In today’s fractured media landscape of not just hundreds of television channels, but more than 1,000,000,000 Web sites worldwide, creating attention and interest is crucial. Even chatting a friend now involves choosing among multiple technology options, each of which has significant advantages and pitfalls, making the choices of messages and tools a dizzying exercise.
The use of one or more media platforms to “narrowcast” an intense message to a targeted public is a widely-accepted tactic for promotion. But what is the strategy behind the tactic? What message to which group? Who creates the content and how can it be leveraged? Is an advertising buy necessary?
We use a disciplined approach to the development of in-person experiences, media-focused programs and online presence(s) to achieve your goals with specific audiences.
There is no substitute for experience, especially in the forethought and follow-through of the fine details which stamp a program with the mark of quality. Our goal of “every detail handled every time” has been the standard by which these projects (among others) have succeeded:
≡ Special Olympics World Games Los Angeles 2015:
Although created in the U.S., the Special Olympics World Summer Games had not been held on American soil since 1999 and was very modestly covered with less than a year to go.
Using an aggressive program of direct messaging, in-person meetings and online outreach, our media recruitment effort resulted in approval of a World Games-record 1,728 press, online, radio and television media, an amazing 194% of the prior record total from 2011.
A follow-up daily e-mail package of media advisories and high-lights maximized coverage of the 6,163 athletes from 164 nations.
≡ World Baseball Classic:
The first-ever international, “world-championship” baseball tournament to feature Major League and other professional players was organized by Major League Baseball in 2006, with succeeding editions in 2009 and 2013.
Perelman, Pioneer was asked to create the media operations program for all three editions, offering full-service media facilities at all five U.S. sites in 2006, the six sites in the U.S., Canada and Mexico in 2009 and eight sites in the U.S., Japan and Taiwan for the 39 games played in 18 days in 2013.
Media turnout was strong, with more than 5,200 credentials issued in all three editions, with a recruited support staff of 239 (2006), 156 (2009) and 103 (2013).
≡ Los Angeles Marathon:
Engaged to handle media relations by the new ownership group just 17 days prior to the Memorial Day 2009 race, a high-velocity effort raised the race’s profile through 20 news releases in 15 days and the creation of a comprehensive media guide in four days. Heavy outreach to local and running media created excellent pick-up as the race approached and coverage totaled 6.94 million impressions in print and 62.56 million on online sites, plus radio and television exposure.
Our efforts in 2010 and 2011 were more expansive, but were limited to 80 and 88 days, respectively. With more lead time, but without advance planning, “winning stories” were identified from race entries that led to in-depth features on emerging Kenyan marathon star Wesley Korir in the Los Angeles Times that jump-started coverage locally and nationally (2010) and on former sumo wrestler Kelly Gneiting’s successful Guinness World Record attempt for the heaviest person ever to complete a marathon (and day-after appearance on NBC’s “The Tonight Show”) in 2011.

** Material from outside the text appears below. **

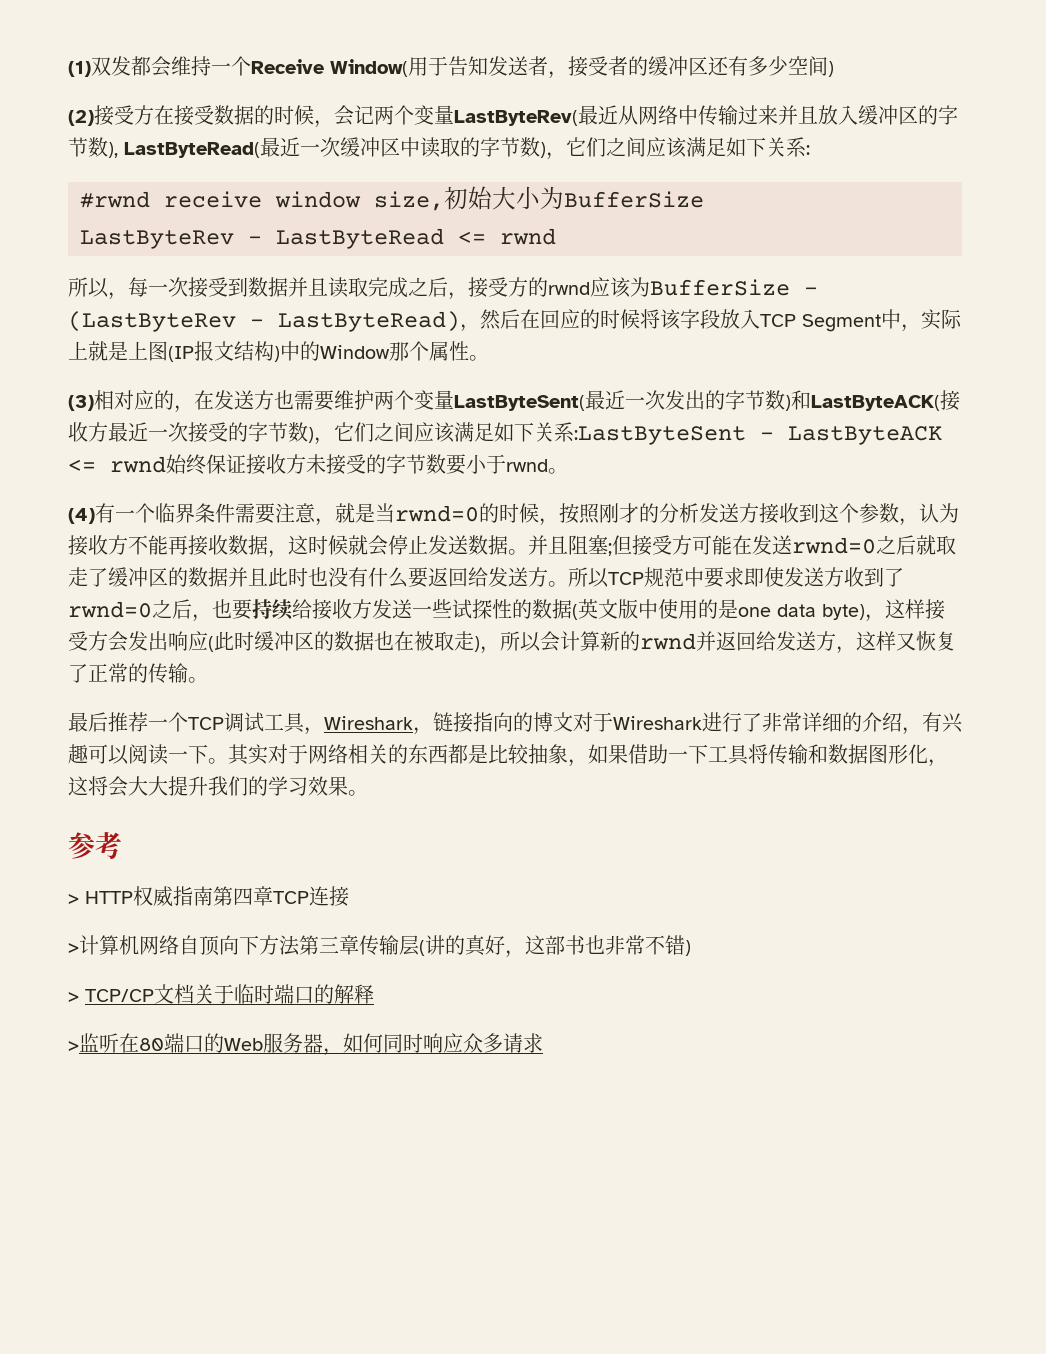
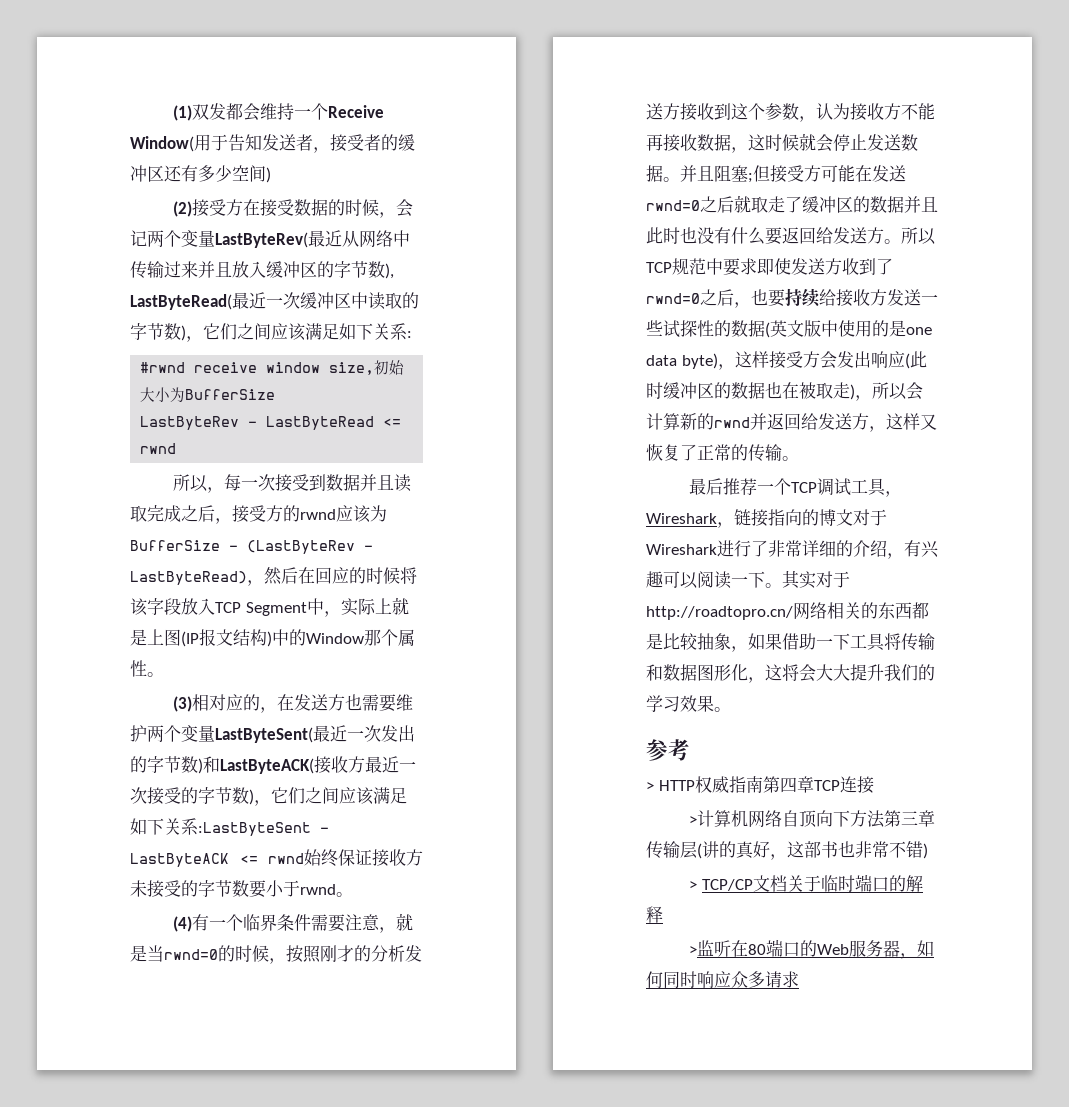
(308, 754) none -> [646,606,793,620] http://roadtopro.cn/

These expanded efforts in 2010-11 resulted in more than 8 million print impressions and 124-132 million online in each year.
≡ Games of the XXIII Olympiad: Los Angeles 1984:
As Vice President/Press Operations, Rich Perelman developed and managed the Los Angeles Olympic Organizing Committee’s Press Operations department, responsible for the support of 8,700 print, photographic and broadcast media attending the Games.
The scope of the $9.4 million effort (= $21.7 million in 2016) included a massive, 334,000 square foot Main Press Center, smaller satellite facilities at 36 competition and athlete’s village sites and the first-ever electronic-inquiry athlete database available for press use, offering user-retrievable biographies and statistics on 2,400 athletes.
Starting from scratch, a team of 25 full-time employees and 1,378 Games-period employees was recruited, trained and assigned for press operations support. The program was awarded the AIPS Trophy by the Association Internationale de la Presse Sportive for the finest media facilities of any event that year.